To be meaningful, it needs three things: trust, structure, and follow-through.
- Create psychological safety
Have someone neutral — ideally from HR or an external consultant — conduct the interview. Employees need to know their honesty won’t harm anyone or anything. - Ask open, specific questions
Instead of “Why are you leaving?” ask:- “What would have made you stay?”
- “How well do you feel your work was recognised?”
- “Were there any barriers that made your job harder than it needed to be?”
- “What advice would you give your successor?”
- Act on what you learn
Nothing damages credibility faster than asking for feedback and doing nothing with it.

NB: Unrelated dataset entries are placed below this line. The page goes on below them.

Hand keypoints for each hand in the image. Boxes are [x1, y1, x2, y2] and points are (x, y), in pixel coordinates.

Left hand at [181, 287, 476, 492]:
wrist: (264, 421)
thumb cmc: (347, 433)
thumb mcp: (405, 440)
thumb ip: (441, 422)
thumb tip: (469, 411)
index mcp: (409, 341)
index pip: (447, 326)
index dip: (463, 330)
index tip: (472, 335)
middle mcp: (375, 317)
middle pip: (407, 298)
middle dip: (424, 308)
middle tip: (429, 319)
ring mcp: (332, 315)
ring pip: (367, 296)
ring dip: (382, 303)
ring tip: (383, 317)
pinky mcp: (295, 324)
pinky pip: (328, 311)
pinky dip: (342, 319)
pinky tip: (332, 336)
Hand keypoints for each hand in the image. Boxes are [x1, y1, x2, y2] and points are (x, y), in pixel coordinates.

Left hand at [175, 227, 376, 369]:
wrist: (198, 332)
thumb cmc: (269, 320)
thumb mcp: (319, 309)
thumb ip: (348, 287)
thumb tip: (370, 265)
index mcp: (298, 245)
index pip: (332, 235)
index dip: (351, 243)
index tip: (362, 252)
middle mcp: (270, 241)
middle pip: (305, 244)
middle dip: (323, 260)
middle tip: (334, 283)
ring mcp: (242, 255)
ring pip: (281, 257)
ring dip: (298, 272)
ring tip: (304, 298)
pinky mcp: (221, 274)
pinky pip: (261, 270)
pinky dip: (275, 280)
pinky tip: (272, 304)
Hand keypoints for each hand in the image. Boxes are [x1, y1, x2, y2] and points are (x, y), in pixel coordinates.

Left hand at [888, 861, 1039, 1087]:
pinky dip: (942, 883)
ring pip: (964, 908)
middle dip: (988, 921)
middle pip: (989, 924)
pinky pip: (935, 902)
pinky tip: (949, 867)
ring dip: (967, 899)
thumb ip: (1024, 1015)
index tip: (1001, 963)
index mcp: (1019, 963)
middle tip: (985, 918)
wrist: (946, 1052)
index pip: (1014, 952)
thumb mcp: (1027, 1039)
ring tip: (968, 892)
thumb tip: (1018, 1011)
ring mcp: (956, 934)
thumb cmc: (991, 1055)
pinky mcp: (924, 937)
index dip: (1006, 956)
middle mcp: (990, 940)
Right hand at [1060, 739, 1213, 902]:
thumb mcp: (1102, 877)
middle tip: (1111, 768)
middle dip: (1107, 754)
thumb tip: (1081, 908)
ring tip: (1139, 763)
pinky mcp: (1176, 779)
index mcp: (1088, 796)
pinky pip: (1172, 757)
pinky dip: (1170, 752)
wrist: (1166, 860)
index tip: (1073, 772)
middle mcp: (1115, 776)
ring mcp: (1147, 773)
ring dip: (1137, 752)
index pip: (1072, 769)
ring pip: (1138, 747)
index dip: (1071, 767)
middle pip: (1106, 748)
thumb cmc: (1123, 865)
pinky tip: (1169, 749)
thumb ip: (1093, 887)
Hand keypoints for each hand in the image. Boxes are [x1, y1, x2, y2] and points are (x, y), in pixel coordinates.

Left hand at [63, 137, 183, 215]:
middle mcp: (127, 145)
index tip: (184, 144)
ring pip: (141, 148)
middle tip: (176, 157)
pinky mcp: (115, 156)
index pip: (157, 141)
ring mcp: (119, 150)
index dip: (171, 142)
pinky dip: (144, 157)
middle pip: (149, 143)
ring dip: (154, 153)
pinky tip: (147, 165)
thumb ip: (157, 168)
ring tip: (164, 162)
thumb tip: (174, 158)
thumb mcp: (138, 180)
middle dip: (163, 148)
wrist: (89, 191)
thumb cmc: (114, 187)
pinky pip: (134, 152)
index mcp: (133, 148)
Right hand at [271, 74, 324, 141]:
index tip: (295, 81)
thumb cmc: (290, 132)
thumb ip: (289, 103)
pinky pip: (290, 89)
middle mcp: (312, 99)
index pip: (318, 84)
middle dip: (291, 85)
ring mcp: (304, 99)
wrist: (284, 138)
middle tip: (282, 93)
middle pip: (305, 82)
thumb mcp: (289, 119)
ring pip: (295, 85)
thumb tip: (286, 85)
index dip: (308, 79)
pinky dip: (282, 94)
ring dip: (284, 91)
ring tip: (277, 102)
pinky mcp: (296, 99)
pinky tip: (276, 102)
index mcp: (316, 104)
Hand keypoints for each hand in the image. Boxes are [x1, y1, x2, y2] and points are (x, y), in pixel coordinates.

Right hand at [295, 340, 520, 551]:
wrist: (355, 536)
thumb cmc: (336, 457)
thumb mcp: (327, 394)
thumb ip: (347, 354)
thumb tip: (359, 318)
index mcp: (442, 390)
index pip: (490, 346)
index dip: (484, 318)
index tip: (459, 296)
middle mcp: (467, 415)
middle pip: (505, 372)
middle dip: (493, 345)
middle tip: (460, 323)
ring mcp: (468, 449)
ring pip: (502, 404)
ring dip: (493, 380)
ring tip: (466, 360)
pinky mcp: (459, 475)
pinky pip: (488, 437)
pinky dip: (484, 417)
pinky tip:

Even small visible changes show that leadership listens and cares.
🌱 Turning Departures into Growth
Handled thoughtfully, exit interviews can do more than explain departures — they can strengthen retention.
Patterns emerge. Trends surface. Managers learn where communication has broken down or where workloads have become unsustainable.
When feedback leads to visible change, remaining employees notice. It sends a clear message:
“Your voice matters — even when you’ve chosen to move on.”
That message, repeated consistently, builds trust. And trust, once established, is what keeps your best people where they are.
✏️ Final Thought
After more than 20 years in recruitment, I’ve learned that people rarely leave for one big reason — they leave because of a hundred small ones that were never addressed.
Exit interviews can’t fix the past, but they can prevent the same story from repeating itself. And that’s an investment no employer can afford to ignore.